Tuliskan ulang tanpa perubahan bagian teks tentang sistem informasi manajemen di bawah ini, mulai dari "Dengan demikian dapat" sampai dengan "proses pengambilan keputusan.".

TEKS LATIHAN.

● ● ● ● ●

Metode ini melakukan penyusunan Sistem Manajemen Informasi secara berurutan melalui proses planning, scoping, analysis, dan design, dimana masing masing proses tidak dapat dimulai sebelum proses pendahulunya selesai dilakukan.
Sistem Manajemen Informasi yang dibuat kemudian diimplementasi ke proyek-proyek perusahaan yang dalam penelitian ini dimisalkan, PT. X antara bulan Agustus 2009 – Maret 2010. Hasil penelitian menunjukkan bahwa Sistem Manajemen Informasi yang dibuat tersusun atas tampilan dan database yang terdiri atas beberapa entitas. Dari Studi Kasus didapatkan juga bahwa Sistem Manajemen Informasi yang dibuat dapat memberikan output rencana Scheduling Waktu pelaksanaan proyek-proyek dan Scheduling Cashflow perusahaan secara akurat.
Dengan demikian dapat disimpulkan bahwa sistem informasi manajemen perusahaan sangatlah penting dalam mengelola, memperbaiki, bahkan memajukan suatu perusahaan. Jika tidak ada sistem informasi manajemen yang baik dapat dipastikan bahwa perusahaan akan mengalami kebangkrutan atau gulung tikar seiring dengan waktu.
DECISION SUPPORT SYSTEM
Istilah dari decision support system telah digunakan dengan banyak cara (Alter 1980) dan menerima banyak definisi yang berbeda menurut pandangan dari sang penulis (Druzdzel dan Flynn 1999). Finlay (1994) dan lainnya mendefiniskan DSS kurang lebih sebagai sebuah sistem berbasis komputer yang membantu dalam proses pengambilan keputusan.
Turban (1995) mendefinisikan secara lebih spesifik dengan, sesuatu yang interaktif,flexible dan dapat menyesuaikan diri(adaptable) dari sistem informasi berdasarkan komputer, khususnya pengembangan untuk mendukung pemecahan masalah dari non-struktur management, untuk meningkatkan pengambilan keputusan. Dengan menggunakan data, mendukung antar muka yang mudah digunakan dan memberikan wawasan untuk sang pengambil keputusan.

● ● ● ● ●

DATA YANG DIBERIKAN.
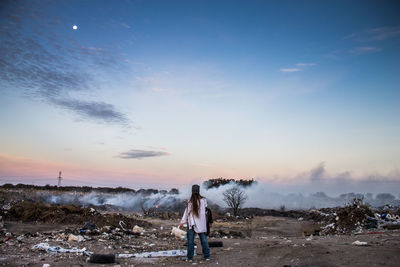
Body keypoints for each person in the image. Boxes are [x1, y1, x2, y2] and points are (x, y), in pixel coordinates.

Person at [179, 184, 210, 261]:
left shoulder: (190, 202)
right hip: (201, 224)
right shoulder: (204, 200)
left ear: (192, 191)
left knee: (190, 241)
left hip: (192, 224)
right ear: (199, 191)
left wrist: (182, 222)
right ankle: (207, 257)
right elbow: (206, 210)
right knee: (203, 240)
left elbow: (186, 213)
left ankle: (190, 258)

● ● ● ● ●

JAWABAN TUGAS.
Dengan demikian dapat disimpulkan bahwa sistem informasi manajemen perusahaan sangatlah penting dalam mengelola, memperbaiki, bahkan memajukan suatu perusahaan. Jika tidak ada sistem informasi manajemen yang baik dapat dipastikan bahwa perusahaan akan mengalami kebangkrutan atau gulung tikar seiring dengan waktu.
DECISION SUPPORT SYSTEM
Istilah dari decision support system telah digunakan dengan banyak cara (Alter 1980) dan menerima banyak definisi yang berbeda menurut pandangan dari sang penulis (Druzdzel dan Flynn 1999). Finlay (1994) dan lainnya mendefiniskan DSS kurang lebih sebagai sebuah sistem berbasis komputer yang membantu dalam proses pengambilan keputusan.